[Source texts of formatted documents]
+++

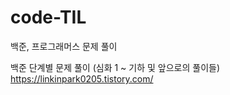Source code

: # code-TIL
백준, 프로그래머스 문제 풀이

백준 단계별 문제 풀이 (심화 1 ~ 기하 및 앞으로의 풀이들)
https://linkinpark0205.tistory.com/
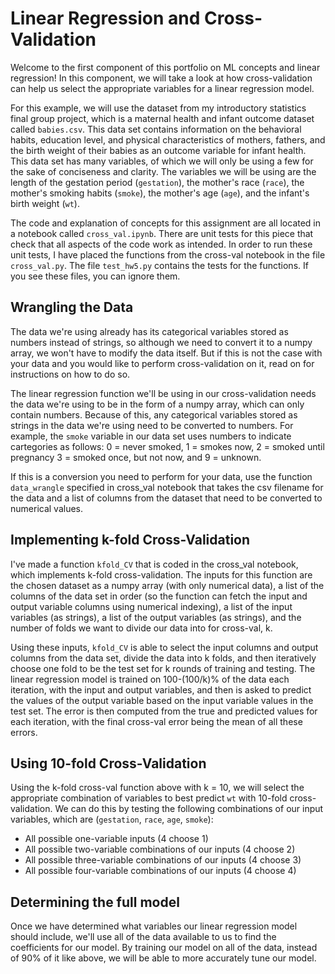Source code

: # Linear Regression and Cross-Validation

Welcome to the first component of this portfolio on ML concepts and linear regression!
In this component, we will take a look at how cross-validation can help us select the 
appropriate variables for a linear regression model.

For this example, we will use the dataset from my introductory statistics
final group project, which is a maternal health and infant outcome dataset 
called `babies.csv`. This data set contains information on the behavioral habits,
education level, and physical characteristics of mothers, fathers, and the 
birth weight of their babies as an outcome variable for infant health. 
This data set has many variables, of which we will only be using a few
for the sake of conciseness and clarity. The variables we will be using
are the length of the gestation period (`gestation`), the mother's 
race (`race`), the mother's smoking habits (`smoke`), the mother's age (`age`),
and the infant's birth weight (`wt`). 

The code and explanation of concepts for this assignment are
all located in a notebook called `cross_val.ipynb`. 
There are unit tests for this piece that check that all aspects of the
code work as intended. In order to run these unit tests,
I have placed the functions from the cross-val notebook in the 
file `cross_val.py`. The file `test_hw5.py` contains the tests for 
the functions. If you see these files, you can ignore them.

## Wrangling the Data

The data we're using already has its categorical variables stored as numbers
instead of strings, so although we need to convert it to a numpy array, we 
won't have to modify the data itself. But if this is not the case with your 
data and you would like to perform cross-validation on it, read on for instructions
on how to do so.

The linear regression function we'll be using in our cross-validation
needs the data we're using to be in the form of a numpy array, which 
can only contain numbers. Because of this, any categorical variables 
stored as strings in the data we're using need to be converted to numbers.
For example, the `smoke` variable in our data set uses numbers to indicate
cartegories as follows: 0 = never smoked, 1 = smokes now, 2 = smoked until pregnancy
3 = smoked once, but not now, and 9 = unknown.

If this is a conversion you need to perform for your data,
use the function `data_wrangle` specified in cross_val notebook that 
takes the csv filename for the data and a list of columns from the dataset 
that need to be converted to numerical values.

## Implementing k-fold Cross-Validation

I've made a function `kfold_CV` that is coded in the cross_val notebook, which implements k-fold 
cross-validation. The inputs for this function are the chosen dataset as a numpy
array (with only numerical data), a list of the columns of the data set in order (so 
the function can fetch the input and output variable columns using numerical indexing),
a list of the input variables (as strings), a list of the output variables (as strings),
and the number of folds we want to divide our data into for cross-val, k.

Using these inputs, `kfold_CV` is able to select the input columns
and output columns from the data set, divide the data into k folds,
and then iteratively choose one fold to be the test set for k rounds of
training and testing. The linear regression model is trained on 100-(100/k)% of the 
data each iteration, with the input and output variables, and then is asked to 
predict the values of the output variable based on the input variable values in the
test set. The error is then computed from the true and predicted values for each iteration,
with the final cross-val error being the mean of all these errors.

## Using 10-fold Cross-Validation

Using the k-fold cross-val function above with k = 10, we will select the appropriate
combination of variables to best predict `wt` with 10-fold cross-validation. 
We can do this by testing the following combinations of our input variables, 
which are (`gestation`, `race`, `age`, `smoke`):

* All possible one-variable inputs (4 choose 1)
* All possible two-variable combinations of our inputs (4 choose 2)
* All possible three-variable combinations of our inputs (4 choose 3)
* All possible four-variable combinations of our inputs (4 choose 4)

## Determining the full model

Once we have determined what variables our linear regression model 
should include, we'll use all of the data available to us to find
the coefficients for our model. By training our model on all of the data,
instead of 90% of it like above, we will be able to more accurately tune 
our model.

+++

▶ [Task requirements]
Update every record by changing "numpy array" to "NumPy array" and leaving all other text unchanged. Give only the revised source text for each record, without the pictures.

▶ [Result below]
Source code

: # code-TIL
백준, 프로그래머스 문제 풀이

백준 단계별 문제 풀이 (심화 1 ~ 기하 및 앞으로의 풀이들)
https://linkinpark0205.tistory.com/
Source code

: # Linear Regression and Cross-Validation

Welcome to the first component of this portfolio on ML concepts and linear regression!
In this component, we will take a look at how cross-validation can help us select the 
appropriate variables for a linear regression model.

For this example, we will use the dataset from my introductory statistics
final group project, which is a maternal health and infant outcome dataset 
called `babies.csv`. This data set contains information on the behavioral habits,
education level, and physical characteristics of mothers, fathers, and the 
birth weight of their babies as an outcome variable for infant health. 
This data set has many variables, of which we will only be using a few
for the sake of conciseness and clarity. The variables we will be using
are the length of the gestation period (`gestation`), the mother's 
race (`race`), the mother's smoking habits (`smoke`), the mother's age (`age`),
and the infant's birth weight (`wt`). 

The code and explanation of concepts for this assignment are
all located in a notebook called `cross_val.ipynb`. 
There are unit tests for this piece that check that all aspects of the
code work as intended. In order to run these unit tests,
I have placed the functions from the cross-val notebook in the 
file `cross_val.py`. The file `test_hw5.py` contains the tests for 
the functions. If you see these files, you can ignore them.

## Wrangling the Data

The data we're using already has its categorical variables stored as numbers
instead of strings, so although we need to convert it to a NumPy array, we 
won't have to modify the data itself. But if this is not the case with your 
data and you would like to perform cross-validation on it, read on for instructions
on how to do so.

The linear regression function we'll be using in our cross-validation
needs the data we're using to be in the form of a NumPy array, which 
can only contain numbers. Because of this, any categorical variables 
stored as strings in the data we're using need to be converted to numbers.
For example, the `smoke` variable in our data set uses numbers to indicate
cartegories as follows: 0 = never smoked, 1 = smokes now, 2 = smoked until pregnancy
3 = smoked once, but not now, and 9 = unknown.

If this is a conversion you need to perform for your data,
use the function `data_wrangle` specified in cross_val notebook that 
takes the csv filename for the data and a list of columns from the dataset 
that need to be converted to numerical values.

## Implementing k-fold Cross-Validation

I've made a function `kfold_CV` that is coded in the cross_val notebook, which implements k-fold 
cross-validation. The inputs for this function are the chosen dataset as a numpy
array (with only numerical data), a list of the columns of the data set in order (so 
the function can fetch the input and output variable columns using numerical indexing),
a list of the input variables (as strings), a list of the output variables (as strings),
and the number of folds we want to divide our data into for cross-val, k.

Using these inputs, `kfold_CV` is able to select the input columns
and output columns from the data set, divide the data into k folds,
and then iteratively choose one fold to be the test set for k rounds of
training and testing. The linear regression model is trained on 100-(100/k)% of the 
data each iteration, with the input and output variables, and then is asked to 
predict the values of the output variable based on the input variable values in the
test set. The error is then computed from the true and predicted values for each iteration,
with the final cross-val error being the mean of all these errors.

## Using 10-fold Cross-Validation

Using the k-fold cross-val function above with k = 10, we will select the appropriate
combination of variables to best predict `wt` with 10-fold cross-validation. 
We can do this by testing the following combinations of our input variables, 
which are (`gestation`, `race`, `age`, `smoke`):

* All possible one-variable inputs (4 choose 1)
* All possible two-variable combinations of our inputs (4 choose 2)
* All possible three-variable combinations of our inputs (4 choose 3)
* All possible four-variable combinations of our inputs (4 choose 4)

## Determining the full model

Once we have determined what variables our linear regression model 
should include, we'll use all of the data available to us to find
the coefficients for our model. By training our model on all of the data,
instead of 90% of it like above, we will be able to more accurately tune 
our model.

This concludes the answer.